Let’s take a look at how this is implemented in WeaveWorks. WeaveWorks deploys an agent or Service on each node. They communicate with each other to exchange information about the nodes, networks, and pods within them. Each agent stores topology for the nodes and pods, which allows them to know where the pods are, their IP addresses, and which nodes they are in. Weaveworks creates its own bridge on the nodes (with the name “weave”) and assigns an IP to each network. WeaveWorks also makes sure that the pods have the correct route configured for reaching the agent, and then the agent takes care of the other pods.
When a packet is sent from one pod to another pod on a different node, weave intercepts the packet and identifies that it’s on a separate network. It then encapsulates the packet and transforms it into a new packet with the source and destination. Then, it sends it across the network. When the packet is received on the other node, its weave agent retrieves the packet, examines it, and routes it to the correct pod.
More on Kubernetes Networking
Implementing the Kubernetes network model via networking plugins like GCP, AWS, Flannel, Calico, or WeaveWorks is a good start. But what if your microservices expand and become too complex? What if your development teams want to try fault tolerance, canary testing, or weighted traffic splitting (such as having 80% of the traffic go to version #1 of your application, while the remaining 20% goes to version #2)? How about monitoring the request and implementing a set of rules or policies on ingress, egress, or other resources?
This is where Service Mesh comes in. Service Mesh allows you to capture all information about service-to-service communication and map it as a service metric (observability) that can be used to harden your communication policy, resulting in more efficient and reliable requests. More information on Service Mesh can be found here.
Kubernetes Networking can be complex. CNI plugins allow you to focus on high-level, user-defined networking. You do not need to worry about how these Kubernetes resources communicate with each other, as long as you follow the guidelines that are provided by the CNI third-party projects.

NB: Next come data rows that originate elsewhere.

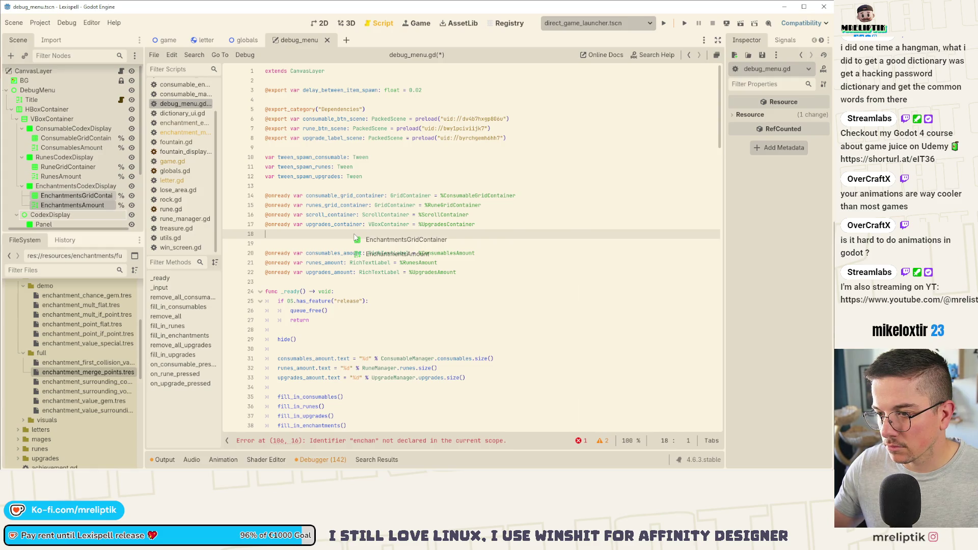
pyautogui.moveTo(355, 237); pyautogui.dragTo(348, 243)
pyautogui.press('Up')
pyautogui.press('alt+Down')
pyautogui.press('alt+Down')
pyautogui.press('alt+Down')
pyautogui.press('Up')
pyautogui.press('Up')
pyautogui.press('Up')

When selecting a Service Type, you should be aware of application function and accessibility, and you should always begin by granting the least amount of access.
Service Mesh helps you manage complex applications or microservices as well as mitigate issues. Observability, together with features such as fault tolerance, traffic shifting, circuit breaking, and canary testing, will help you collect and identify your service-to-service communication. You can use this as a guide for implementing your network policies and achieving a resilient and reliable Kubernetes network.